April 12, 2022 – Early in the COVID-19 pandemic, Ivy Dash, a freelance photographer based in Closter, NJ, realized that the Closter Volunteer Ambulance and Rescue Corps was overwhelmed and struggling with the number of people affected by the virus.
She wanted to do something to help.
Dash invited people to sign up for porch photographs – where a photographer takes pictures of a family outside, from a distance – and asked her customers to donate to the group.
It was a great success, Dash says. “The pandemic was a unique opportunity because everyone was stuck at home; whole families were in lockdown together, including kids usually at college.”
Her work grew. A local real estate agent invited her to photograph some of her clients, with proceeds donated to her favorite charity. Soon, Dash was doing porch photography in different neighborhoods, with all the proceeds going to charitable causes.
Dash could have seen porch photography as a way of building her own business during a financially stressful time, but she chose to use it as an opportunity to help others – and, according to a new report, many other Americans have done the same during the pandemic.
Researchers studied the relationship between the presence of COVID‐19 and generosity during the early months of the pandemic and found that people were more generous with their money when the virus threatened their county, says the study’s lead investigator, Ariel Fridman, a PhD candidate at the University of California, San Diego.
“Amidst the uncertainty, fear, and tragedy of the pandemic, we find a silver lining: people became more financially generous toward others in the presence of a COVID-19 threat,” he says.
Previous research has offered “various predictions” about how people respond to major crises, such as natural disasters and wars, Fridman says.
On the one hand, people may shift away from practices that take the needs of others into account, because fear and uncertainty from thinking they’re at higher risk drive people to act out of self-preservation.
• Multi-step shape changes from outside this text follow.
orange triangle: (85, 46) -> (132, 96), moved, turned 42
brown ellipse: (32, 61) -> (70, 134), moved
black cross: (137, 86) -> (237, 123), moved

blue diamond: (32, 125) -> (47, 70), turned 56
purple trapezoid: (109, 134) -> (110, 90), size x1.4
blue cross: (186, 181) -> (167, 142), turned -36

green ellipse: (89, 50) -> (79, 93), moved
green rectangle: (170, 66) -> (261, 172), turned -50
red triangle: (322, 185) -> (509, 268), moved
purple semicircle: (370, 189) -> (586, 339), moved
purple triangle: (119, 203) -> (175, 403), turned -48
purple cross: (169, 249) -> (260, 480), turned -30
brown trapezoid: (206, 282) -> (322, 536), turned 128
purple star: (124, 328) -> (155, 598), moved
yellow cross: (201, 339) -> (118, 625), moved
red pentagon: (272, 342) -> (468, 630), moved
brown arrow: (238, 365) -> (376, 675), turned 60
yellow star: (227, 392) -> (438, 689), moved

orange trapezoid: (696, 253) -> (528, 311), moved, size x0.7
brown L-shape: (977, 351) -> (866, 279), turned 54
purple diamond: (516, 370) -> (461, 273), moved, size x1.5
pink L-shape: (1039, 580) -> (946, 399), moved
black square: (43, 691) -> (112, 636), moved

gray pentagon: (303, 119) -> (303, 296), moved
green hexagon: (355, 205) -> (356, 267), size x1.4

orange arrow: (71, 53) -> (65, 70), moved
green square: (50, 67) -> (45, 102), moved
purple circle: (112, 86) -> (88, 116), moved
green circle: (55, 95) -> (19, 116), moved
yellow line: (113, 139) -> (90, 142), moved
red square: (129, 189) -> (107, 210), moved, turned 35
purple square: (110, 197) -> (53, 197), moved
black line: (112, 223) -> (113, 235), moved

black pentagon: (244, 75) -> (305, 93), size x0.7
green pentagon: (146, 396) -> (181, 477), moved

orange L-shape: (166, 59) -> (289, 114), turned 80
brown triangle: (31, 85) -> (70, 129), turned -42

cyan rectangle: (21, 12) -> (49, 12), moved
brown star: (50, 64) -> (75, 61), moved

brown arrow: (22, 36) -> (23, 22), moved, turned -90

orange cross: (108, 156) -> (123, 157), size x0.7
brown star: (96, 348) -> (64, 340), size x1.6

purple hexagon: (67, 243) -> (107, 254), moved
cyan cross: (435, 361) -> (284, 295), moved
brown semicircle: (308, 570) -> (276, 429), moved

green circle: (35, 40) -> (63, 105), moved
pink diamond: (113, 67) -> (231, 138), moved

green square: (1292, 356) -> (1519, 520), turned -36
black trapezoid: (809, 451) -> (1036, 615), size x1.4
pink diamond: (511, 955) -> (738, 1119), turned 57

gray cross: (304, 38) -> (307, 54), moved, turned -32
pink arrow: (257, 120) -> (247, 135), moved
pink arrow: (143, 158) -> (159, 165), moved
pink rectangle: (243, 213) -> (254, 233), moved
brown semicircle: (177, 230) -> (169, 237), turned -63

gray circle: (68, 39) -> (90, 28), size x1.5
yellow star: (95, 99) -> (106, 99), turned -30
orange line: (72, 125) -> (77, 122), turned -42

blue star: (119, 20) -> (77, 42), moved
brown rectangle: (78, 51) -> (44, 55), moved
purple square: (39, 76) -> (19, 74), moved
In light of these findings, one might expect that people threatened by COVID-19 might behave more selfishly than those not threatened. Indeed, there were numerous stories in 2020 of people hoarding things like toilet paper and masks.
On the other hand, other research suggests that when groups face a common threat, they have stronger social cohesion, altruism, and cooperative communal behavior – a pattern of sticking together and helping each other out sometimes called “catastrophe compassion.”
And some research has found that communities going through disasters could have positive and negative responses at the same time.
Higher Threat, Higher Giving
Fridman and colleagues studied the relationship between the COVID-19 emergency and generosity by examining two datasets.
The first was taken from Charity Navigator, the world’s largest independent charity evaluator that keeps records on charitable donations, including the amount donated and which county the donor lived in. The researchers looked at the giving patterns of 696,924 people living in the U.S. from July 2016 to December 2020.
The greater the threat from COVID-19 (based on the number of deaths a given county had), the more generous residents of that county were. In counties with a higher COVID-19 threat, the total amount of money donated in March 2020, compared to March 2019, increased by 78%. Counties with a lower COVID-19 threat also increased their giving over the same period, but by less (55%).
The researchers found a similar pattern in April 2020, compared to April 2019: On average, county-level giving in areas with a high threat increased by 39%; by 29% in counties with medium threat; and by 32% in counties with low threat, compared to no threat.
Repeat donors were more likely to give to human service charities like food banks and homeless services rather than to other causes.
The researchers also analyzed a second dataset that examined generosity in a more controlled setting. It consisted of 1,003 people in the U.S. who played a game in which one player (the “dictator”) receives $10 and must decide how to divide the money between themselves and another, typically unknown, randomly chosen person. They played this game monthly, six times, from March to August 2020.
Rather than maximizing their own financial payoffs and giving no money to others, the “dictators” increased their donations (relative to an average of $2.92) by 9% under low threat, 13% under medium threat, and 8% under high threat, compared to no threat.
Although the presence of COVID-19 was associated with generally being more generous, the level of threat did not seem to affect the level of giving in the “dictator game.”
“People come together in the presence of a shared threat and demonstrate a willingness to support others,” the researchers write, “despite the uncertainty surrounding their own health and financial well-being.”
‘The More You Give, the More You Get’
It “remains to be seen whether increased generosity will last well beyond the pandemic,” says David Maurrasse, PhD, founder and president of Marga Inc., a consulting firm that gives advice and research to charity groups and community partnerships.
Maurrasse, who is also an adjunct research scholar at Columbia University’s Climate School in New York City, noted that the pandemic will have long-term effects, especially among groups of people that were already significantly underserved.
“Therefore, any increases in generosity would have to transform from relief to reimagination, as the pandemic impacted so many aspects of life, from health to education to local economies, and beyond,” he says.
Dash’s porch photography, which started out with a charitable focus, ended up unexpectedly building her business. “The takeaway for me is that the more you give, the more you get,” she says.